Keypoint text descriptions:
- Opening Delimiter -

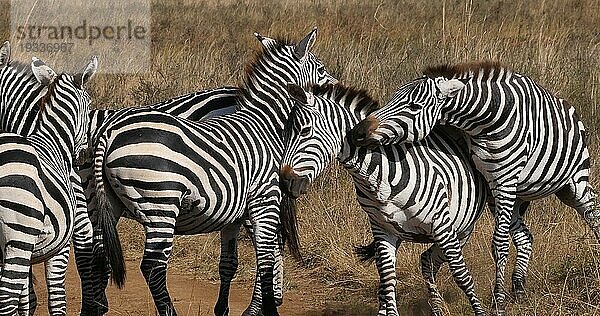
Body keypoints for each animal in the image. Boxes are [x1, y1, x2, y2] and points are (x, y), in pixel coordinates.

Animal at [0, 41, 101, 314]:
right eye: (89, 107)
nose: (84, 156)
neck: (51, 140)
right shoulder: (59, 244)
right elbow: (55, 295)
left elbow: (26, 298)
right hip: (20, 237)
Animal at [88, 28, 338, 314]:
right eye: (321, 69)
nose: (339, 89)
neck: (265, 122)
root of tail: (109, 133)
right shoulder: (264, 200)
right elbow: (264, 258)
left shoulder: (237, 211)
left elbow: (233, 261)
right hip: (160, 203)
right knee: (152, 266)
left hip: (110, 203)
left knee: (99, 257)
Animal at [278, 84, 490, 316]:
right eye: (284, 134)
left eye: (304, 131)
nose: (284, 182)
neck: (378, 174)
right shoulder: (382, 228)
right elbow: (387, 281)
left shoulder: (441, 224)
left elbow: (463, 276)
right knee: (423, 261)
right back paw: (436, 308)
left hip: (461, 231)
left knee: (432, 261)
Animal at [346, 61, 600, 314]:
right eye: (392, 98)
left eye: (414, 106)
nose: (356, 133)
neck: (488, 120)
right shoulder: (495, 182)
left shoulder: (505, 179)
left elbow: (499, 244)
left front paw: (499, 303)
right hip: (512, 197)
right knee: (524, 237)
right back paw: (519, 290)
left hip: (573, 183)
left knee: (593, 214)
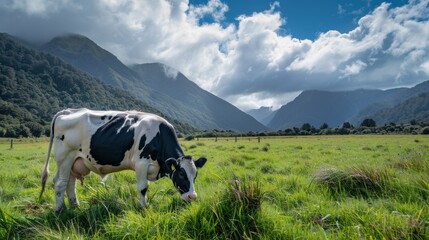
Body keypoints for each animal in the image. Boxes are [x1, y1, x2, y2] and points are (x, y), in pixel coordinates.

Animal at [39, 108, 206, 213]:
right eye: (181, 174)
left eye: (195, 175)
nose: (192, 196)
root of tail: (68, 111)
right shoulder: (141, 163)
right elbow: (143, 188)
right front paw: (143, 207)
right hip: (65, 158)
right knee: (60, 184)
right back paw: (60, 211)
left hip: (74, 161)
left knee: (70, 184)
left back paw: (75, 207)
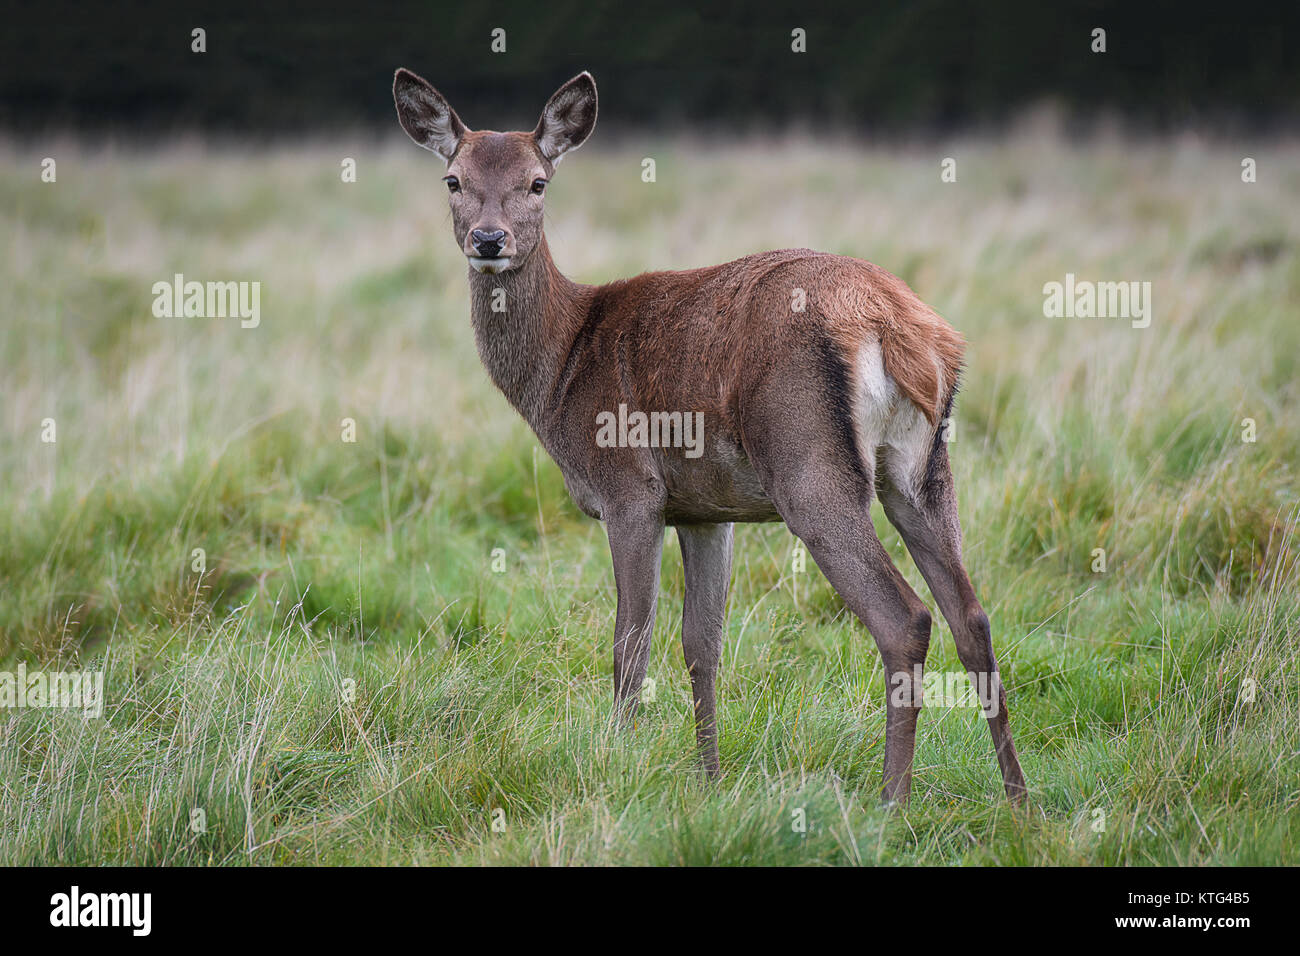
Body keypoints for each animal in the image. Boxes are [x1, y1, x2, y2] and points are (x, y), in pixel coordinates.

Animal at [392, 67, 1024, 806]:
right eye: (454, 180)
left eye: (538, 181)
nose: (489, 240)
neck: (563, 367)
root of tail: (897, 325)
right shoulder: (704, 509)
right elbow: (702, 644)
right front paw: (710, 779)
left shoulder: (630, 489)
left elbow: (630, 641)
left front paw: (617, 763)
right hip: (922, 468)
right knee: (971, 615)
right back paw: (1019, 799)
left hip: (810, 465)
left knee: (906, 618)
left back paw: (892, 801)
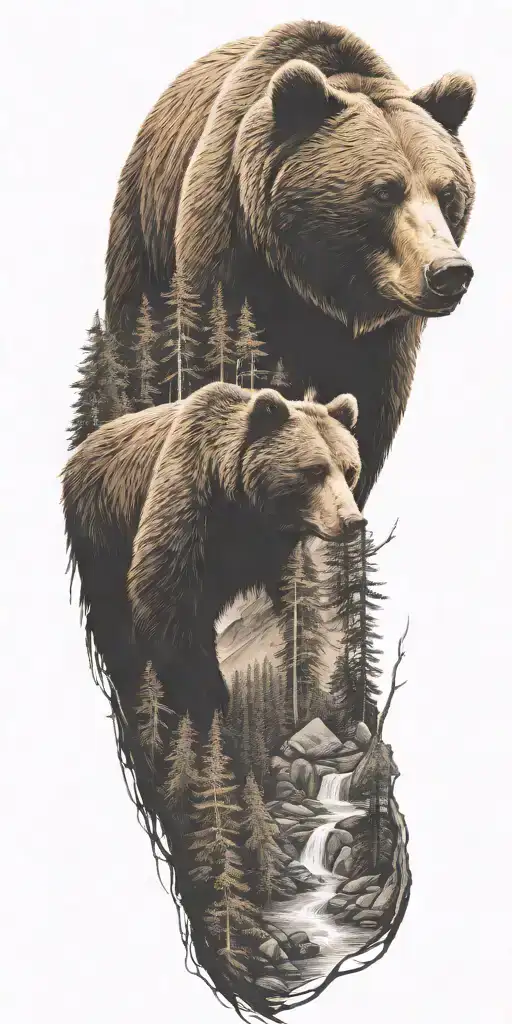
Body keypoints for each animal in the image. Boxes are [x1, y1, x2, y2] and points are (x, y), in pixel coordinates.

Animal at [62, 382, 363, 732]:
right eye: (315, 470)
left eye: (349, 469)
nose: (353, 521)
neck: (245, 509)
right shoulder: (188, 507)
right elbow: (164, 599)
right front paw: (206, 703)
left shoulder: (273, 549)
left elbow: (294, 597)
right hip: (100, 525)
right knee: (111, 613)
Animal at [105, 19, 476, 510]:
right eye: (385, 191)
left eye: (447, 191)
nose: (449, 271)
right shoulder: (228, 252)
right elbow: (218, 365)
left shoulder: (387, 334)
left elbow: (370, 413)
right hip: (145, 230)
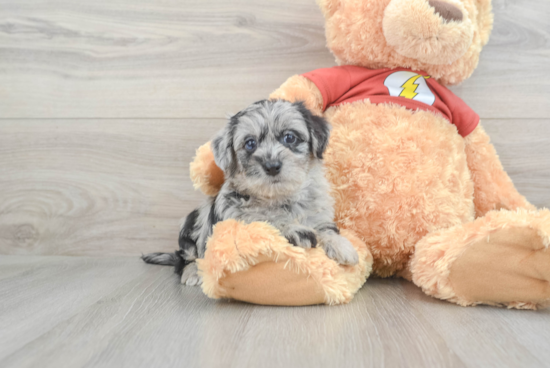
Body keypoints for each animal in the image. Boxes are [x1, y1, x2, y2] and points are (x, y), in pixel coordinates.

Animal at [142, 100, 360, 284]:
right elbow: (265, 221)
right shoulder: (237, 221)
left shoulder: (319, 213)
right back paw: (193, 272)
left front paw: (342, 246)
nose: (272, 166)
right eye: (250, 143)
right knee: (184, 258)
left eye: (289, 137)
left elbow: (326, 228)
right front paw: (293, 229)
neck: (279, 197)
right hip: (190, 227)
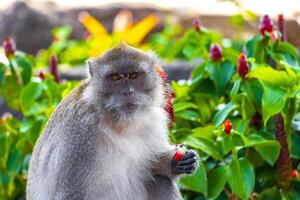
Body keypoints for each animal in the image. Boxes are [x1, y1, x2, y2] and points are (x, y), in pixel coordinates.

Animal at [26, 43, 199, 199]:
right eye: (115, 77)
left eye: (134, 75)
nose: (127, 92)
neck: (118, 122)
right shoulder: (80, 135)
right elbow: (71, 194)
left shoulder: (153, 120)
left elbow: (153, 166)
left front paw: (175, 162)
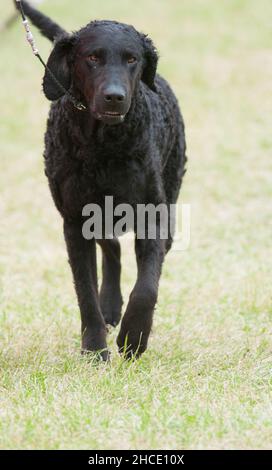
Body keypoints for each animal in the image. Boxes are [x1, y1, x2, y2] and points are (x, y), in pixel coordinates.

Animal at [15, 0, 187, 360]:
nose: (114, 96)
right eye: (92, 57)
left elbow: (146, 288)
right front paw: (95, 349)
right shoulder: (75, 220)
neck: (104, 146)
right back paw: (109, 306)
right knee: (111, 248)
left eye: (132, 59)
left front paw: (134, 338)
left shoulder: (153, 216)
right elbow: (85, 293)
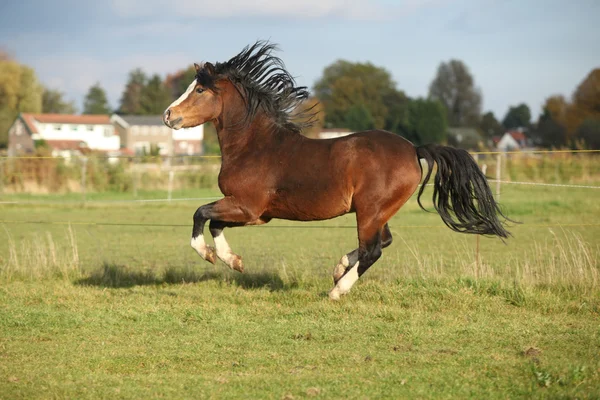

- Closing Delimiter -

ASSIGNED TASK:
Return the preceding entries verbatim, with the pictures excluded.

ANSWER TO THE PROBLEM:
Body keypoints for each animal in the image. Boxes are [x1, y1, x2, y2] and points are (x, y), in pixel coordinates.

Animal at [0, 41, 101, 314]:
right eye: (89, 107)
nose: (84, 156)
neck: (51, 140)
right shoulder: (59, 244)
right elbow: (55, 295)
left elbow: (26, 298)
right hip: (20, 237)
Animal at [88, 28, 338, 314]:
right eye: (321, 69)
nose: (339, 89)
neck: (265, 122)
root of tail: (109, 133)
right shoulder: (264, 200)
right elbow: (264, 258)
left shoulder: (237, 211)
left elbow: (233, 261)
right hip: (160, 203)
right knee: (152, 266)
left hip: (110, 203)
left knee: (99, 257)
Animal at [278, 84, 490, 316]:
right eye: (284, 134)
left eye: (304, 131)
nose: (284, 182)
neck: (378, 174)
right shoulder: (382, 228)
right elbow: (387, 281)
left shoulder: (441, 224)
left elbow: (463, 276)
right knee: (423, 261)
right back paw: (436, 308)
left hip: (461, 231)
left knee: (432, 261)
Animal at [346, 61, 600, 314]:
right eye: (392, 98)
left eye: (414, 106)
nose: (356, 133)
neck: (488, 120)
right shoulder: (495, 182)
left shoulder: (505, 179)
left elbow: (499, 244)
left front paw: (499, 303)
right hip: (512, 197)
right knee: (524, 237)
right back paw: (519, 290)
left hip: (573, 183)
left knee: (593, 214)
Body keypoints for each animal in the image. Boxes are [x1, y1, x2, y2] and points are (x, y), in pixel coordinates.

Animal at [39, 108, 206, 213]:
right eye: (181, 174)
left eye: (195, 175)
nose: (192, 196)
root of tail: (68, 111)
right shoulder: (141, 163)
right elbow: (143, 188)
right front paw: (143, 207)
right hip: (65, 158)
right knee: (60, 184)
right back paw: (60, 211)
left hip: (74, 161)
left knee: (70, 184)
left back paw: (75, 207)
Body keypoints for each animal in the image. Boxes are [x1, y1, x2, y2] and points are (x, y), in pixel coordinates.

Animal at [392, 67, 1024, 806]:
right eye: (454, 180)
left eye: (538, 181)
nose: (489, 240)
neck: (563, 367)
root of tail: (897, 325)
right shoulder: (704, 509)
right elbow: (702, 644)
right front paw: (710, 779)
left shoulder: (630, 489)
left elbow: (630, 641)
left front paw: (617, 763)
right hip: (922, 468)
right knee: (971, 615)
right back paw: (1019, 799)
left hip: (810, 465)
left knee: (906, 618)
left back paw: (892, 801)
Body keypoints for each animal in the image. Boxes are [x1, y1, x2, y2] and points are (x, y), in pixel coordinates.

Animal at [62, 382, 363, 732]:
right eye: (315, 470)
left eye: (349, 469)
nose: (353, 521)
neck: (245, 509)
right shoulder: (188, 507)
right elbow: (164, 599)
right front paw: (206, 703)
left shoulder: (273, 549)
left elbow: (294, 597)
right hip: (100, 525)
right knee: (111, 613)
Animal at [105, 19, 476, 510]:
right eye: (385, 191)
left eye: (447, 191)
nose: (449, 271)
right shoulder: (228, 252)
right elbow: (218, 365)
left shoulder: (387, 334)
left elbow: (370, 413)
right hip: (145, 230)
Body keypoints for each animal in the image. Boxes are [x1, y1, x2, y2] and points are (x, y), in pixel coordinates.

Animal at [142, 100, 360, 284]:
right elbow: (265, 221)
right shoulder: (237, 221)
left shoulder: (319, 213)
right back paw: (193, 272)
left front paw: (342, 246)
nose: (272, 166)
right eye: (250, 143)
right knee: (184, 258)
left eye: (289, 137)
left elbow: (326, 228)
right front paw: (293, 229)
neck: (279, 197)
right hip: (190, 227)
Body keypoints for each animal in the image. Boxes are [x1, y1, x2, y2] and points are (x, y), in pixel coordinates.

Animal at [26, 43, 199, 199]:
right eye: (115, 77)
left eye: (134, 75)
nose: (127, 92)
neck: (118, 122)
right shoulder: (80, 135)
right elbow: (71, 194)
left shoulder: (153, 120)
left elbow: (153, 166)
left front paw: (175, 162)
Body keypoints for each animal in the image. Boxes are [x1, y1, x2, y2] and points are (x, y), in pixel coordinates.

Animal at [15, 0, 187, 360]:
nose: (114, 96)
right eye: (92, 57)
left elbow: (146, 288)
right front paw: (95, 349)
right shoulder: (75, 220)
neck: (104, 146)
right back paw: (109, 306)
right knee: (111, 248)
left eye: (132, 59)
left front paw: (134, 338)
left shoulder: (153, 216)
right elbow: (85, 293)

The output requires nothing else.